Text shown:
===

Winklevoss Twins Issue Gemini Cryptocurrency Pegged to US Dollar

Cameron Winklevoss claims that Gemini Dollar (GUSD), an Ethereum-based ERC20 token, is fully-regulated by the New York financial authorities.

US billionaire investors Cameron and Tyler Winklevoss have issued a stablecoin linked to the US dollar that is regulated by the New York authorities, Cameron Winklevoss said in the official Gemini exchange blog on Monday. Dubbed Gemini Dollar (GUSD), the new cryptocurrency is built on Ethereum’s ERC20 standard and aims to make a bridge between the crypto world and traditional financial sectors.

Gemini Trust Company, the owner of the Winklevoss’ cryptocurrency exchange, is the issuer of GUSD. The coin was released at 14:00 UTC on Monday. Gemini Dollar has all the necessary approvals from the New York Department of Financial Services (NYDFS), Winklevoss claimed. Gemini exchange will allow its customers to convert their US dollar into GUSD and to withdraw them from a specified Ethereum address.

The dollars that backs the new coin will be held in a US bank, that has the Federal Deposit Insurance Corporation (FDIC) pass.

“The U.S dollars that correspond to the Gemini dollars issued and in circulation will be held at a bank located in the United States and eligible for FDIC “pass-through” deposit insurance, subject to applicable limitations. In addition, the U.S dollar deposit balance will be examined monthly by an independent registered public accounting firm to verify the 1:1 peg,” Cameron Winklevoss outlined in the blog.

The Street Bank is the financial institution, which will deposit the GUSD’s fiat dollars, Tyler Winklevoss told CNBC, but the bank declined to comment on the news.

Winklevoss twins have entered the stablecoin market, which consists of coins-pegged to the value of a strong asset in a bid to resolve the volatility problems of the cryptocurrency. Tether (USDT) is the largest player by market capitalization with competitors like bitUSD (BITUSD), bitEUR (BITEUR), TrueUSD (TUSD), and NuBits (USNBT).

“While cryptocurrencies operate 24/7/365 (similar to email), fiat currencies only operate during specific “business hours” (like snail mail)  -  a fundamental mismatch… we must improve the linkage between these worlds by giving fiat currency the same desirable technological qualities of cryptocurrencies,” Cameron Winklevoss wrote.

Winklevoss brothers are among the leading players in the cryptocurrency market. They own the Gemini virtual coin exchange and made several attempts to take regulatory approval for their Bitcoin (BTC)-related exchange-traded fund (ETF), which have been rejected by the US Securities and Exchange Commission (SEC).

===

Material supplied:

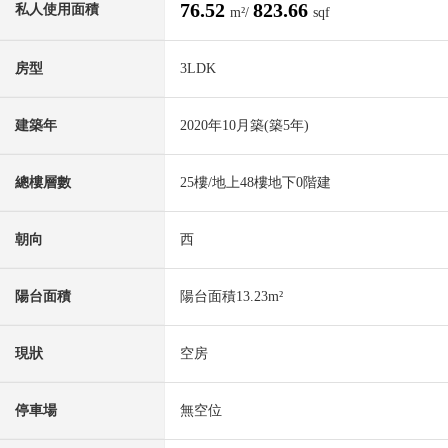
76.52
823.66
私人使用面積
m²/
sqf
房型
3LDK
建築年
2020年10月築(築5年)
總樓層數
25樓/地上48樓地下0階建
朝向
西
陽台面積
陽台面積13.23m²
現狀
空房
停車場
無空位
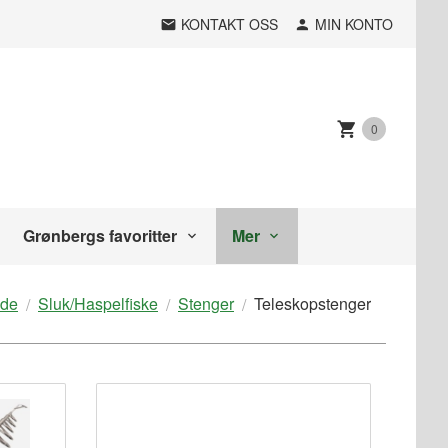
KONTAKT OSS
MIN KONTO
0
Grønbergs favoritter
Mer
ide
Sluk/Haspelfiske
Stenger
Teleskopstenger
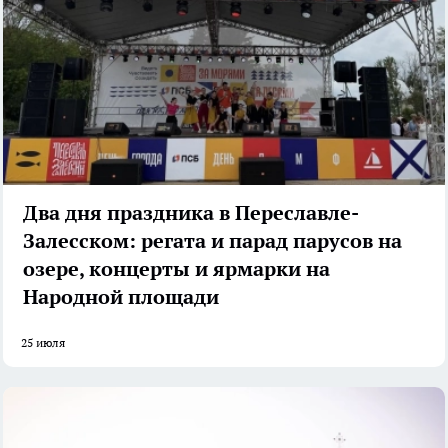
Два дня праздника в Переславле-
Залесском: регата и парад парусов на
озере, концерты и ярмарки на
Народной площади
25 июля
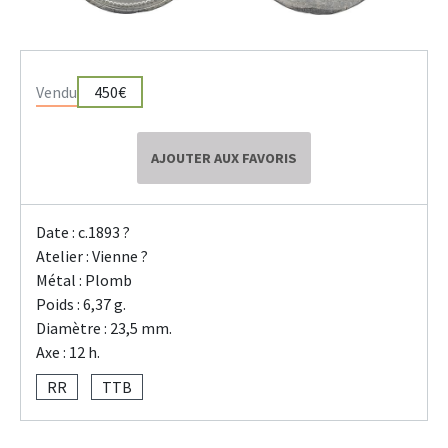
Vendu
450€
AJOUTER AUX FAVORIS
Date : c.1893 ?
Atelier : Vienne ?
Métal : Plomb
Poids : 6,37 g.
Diamètre : 23,5 mm.
Axe : 12 h.
RR
TTB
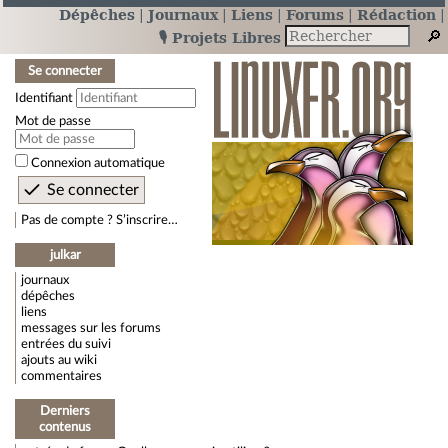
Dépêches
Journaux
Liens
Forums
Rédaction
🎙️ Projets Libres
Se connecter
Identifiant
Mot de passe
Connexion automatique
Pas de compte ? S’inscrire…
julkar
journaux
dépêches
liens
messages sur les forums
entrées du suivi
ajouts au wiki
commentaires
Derniers
contenus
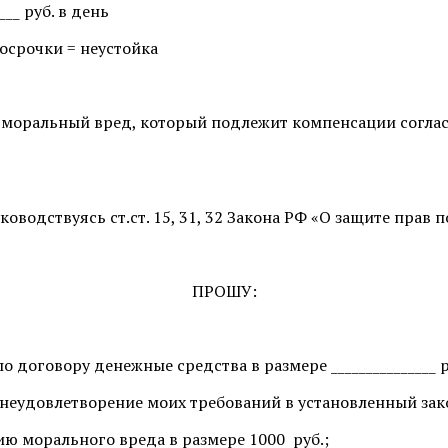
__ руб. в день
росрочки = неустойка
моральный вред, который подлежит компенсации согласн
водствуясь ст.ст. 15, 31, 32 Закона РФ «О защите прав 
ПРОШУ:
о договору денежные средства в размере _______________ р
а неудовлетворение моих требований в установленный закон
ию морального вреда в размере 1000 руб.;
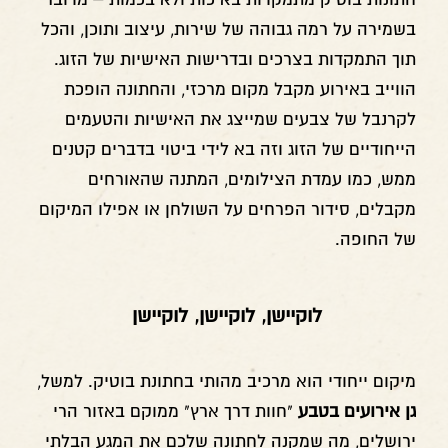
בשמירה על רמה גבוהה של שירות, עיצוב ותוכן, והכל
תוך התמקדות בצרכים ובדרישות האישיות של הזוג.
הווייב באירוע מקבל מקום מרכזי, והחתונה הופכת
לקרנבל של צבעים שמייצג את האישיות והטעמים
הייחודיים של הזוג וזה בא לידי ביטוי בדברים קטנים
ממש, כמו עמדת הצילומים, המתנה שהאורחים
מקבלים, סידור הפרחים על השולחן או אפילו המיקום
של החופה.
לוקיישן, לוקיישן, לוקיישן
מיקום ייחודי הוא מרכיב מהותי בחתונת בוטיק. למשל,
גן אירועים בטבע
"חוות דרך ארץ" ממוקם באזור הרי
ירושלים, מה שמקנה לחתונה שלכם את המגע הבלתי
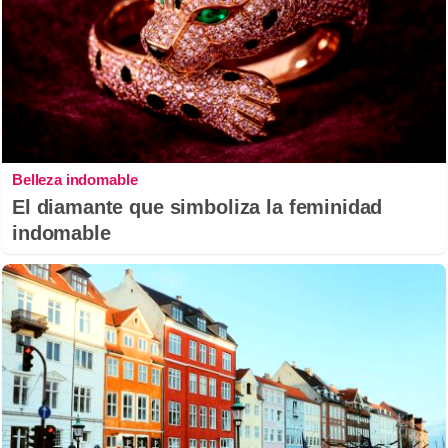
Belleza indomable
El diamante que simboliza la feminidad
indomable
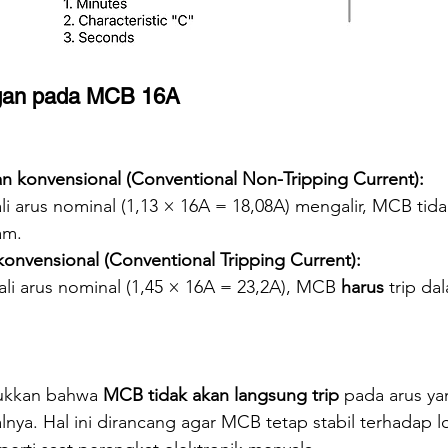
ngan pada MCB 16A
n konvensional (Conventional Non-Tripping Current):
ali arus nominal (1,13 × 16A = 18,08A) mengalir, MCB tida
am.
konvensional (Conventional Tripping Current):
ali arus nominal (1,45 × 16A = 23,2A), MCB 
harus
 trip da
jukkan bahwa 
MCB tidak akan langsung trip
 pada arus ya
alnya. Hal ini dirancang agar MCB tetap stabil terhadap l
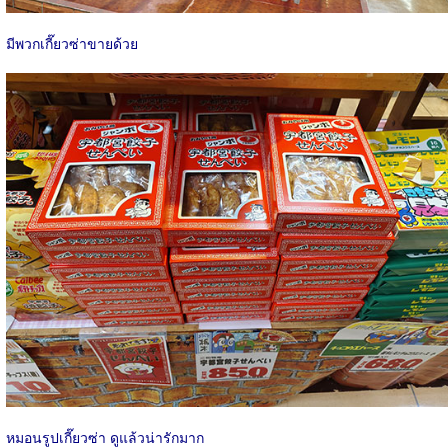
มีพวกเกี๊ยวซ่าขายด้วย
หมอนรูปเกี๊ยวซ่า ดูแล้วน่ารักมาก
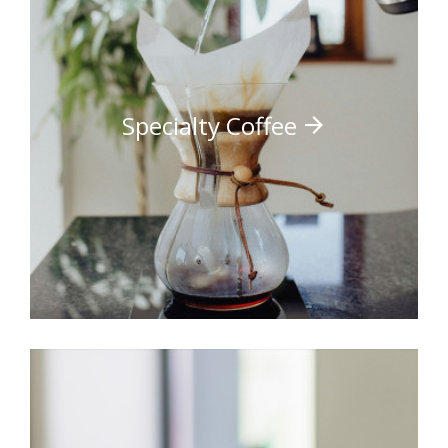
Specialty Coffee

===

Can you return the passage of the Gemini Dollar article that begins at the words "The dollars that" and stops after the words "in the blog."? The rows have nothing to do with the Gemini Dollar article.

Problem solution:
The dollars that backs the new coin will be held in a US bank, that has the Federal Deposit Insurance Corporation (FDIC) pass.

“The U.S dollars that correspond to the Gemini dollars issued and in circulation will be held at a bank located in the United States and eligible for FDIC “pass-through” deposit insurance, subject to applicable limitations. In addition, the U.S dollar deposit balance will be examined monthly by an independent registered public accounting firm to verify the 1:1 peg,” Cameron Winklevoss outlined in the blog.